「最愛の娘が突然亡くなって…」「たくさんの景色を見せてあげたい」50歳で地位も名誉も捨てた俳優ベンビーの"強すぎる決意"
当時のオリジンは、キャン×キャン、ハンジロウ、三日月マンハッタン、スリムクラブらも所属するほどで、沖縄では老舗として名が通っているお笑い芸能事務所。プロの芸を初めて見たことで激しい衝動を覚え、3カ月後にはオリジンに所属していた。
今まで進路にしても、頭が良いから進学校に行く、沖縄から出たくないから琉球大学と、常に直感に従って行動してきた。プロのお笑いを見て天啓に打たれ、芸人になるために芸能事務所に入ることに何の不安も迷いもなかった。
「全国デビューっていうのが最低限だったので、東京NSCか沖縄か、どっちが近道かを考えました。奇抜な見た目でもないし、飛び道具的に引き上げられるような芸風ではないと思ったので『東京に行っても埋もれそうだな』と感じ、沖縄でトップをとって目立ったほうが早いなっていうので、地元のオリジンに所属しました」
プロ注目の高校球児がいきなりメジャーに行くか、NPBで活躍してからメジャーに行くかと同じ論法だ。
芸人になった以上、全国で売れないと意味がない
「芸人になった以上、全国で売れないと意味がないと思ってました。沖縄で売れればいいと思うのなら他の仕事でもいいっていう感じがあり、初めて“これだ”っていう直感めいたものがあったのがお笑いでした。それ以降、全部直感に従って動くことになり、やるって決めたものは揺るがなくやりましたね。相談もしないで決断です」
26歳でプロの芸人となり、正式に芸名をベンビーと命名し、高い志をもってピン芸人として舞台に立つことになる。

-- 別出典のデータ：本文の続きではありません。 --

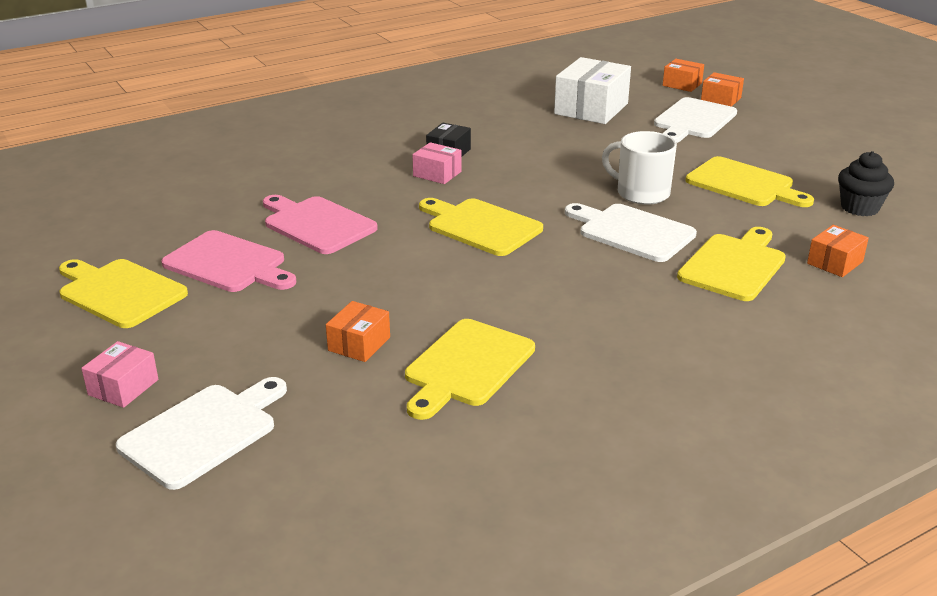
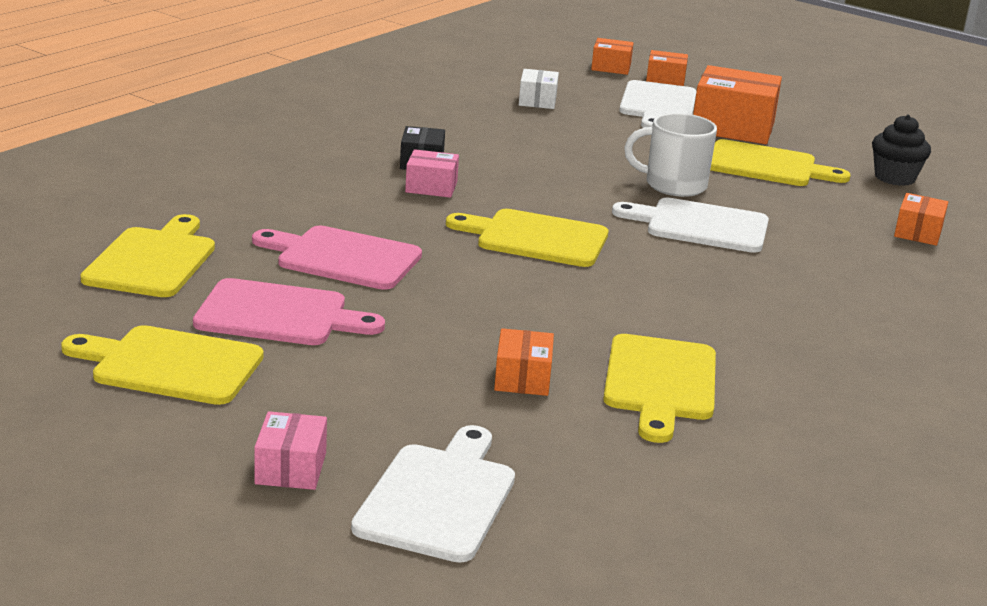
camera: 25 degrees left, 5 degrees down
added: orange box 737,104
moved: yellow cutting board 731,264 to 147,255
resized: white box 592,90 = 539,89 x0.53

「3年目に全国で有名になるでしょう」と余裕しゃくしゃくで全国デビューの計画を立てるが、未来予想図は簡単に崩れ去る。これは沖縄芸人あるあるで、“全国”の壁は崩壊前のベルリンの壁よりも高くそびえ立っていた。
「今やるべきことをやってチャンスを待つ」をモットーにベンビーは地道に活動を続けた。事務所内でも核弾頭として「全国やぞ」と皆を鼓舞しながら着実に力をつけていく。
やがて沖縄の賞レースの常連になったベンビーは、沖縄限定の『O-1グランプリ』で唯一となるピン芸人での優勝を皮切りに、『お笑いバイアスロン』準優勝と、ベンビーは名実ともに「沖縄のベンビー」に登りつめる。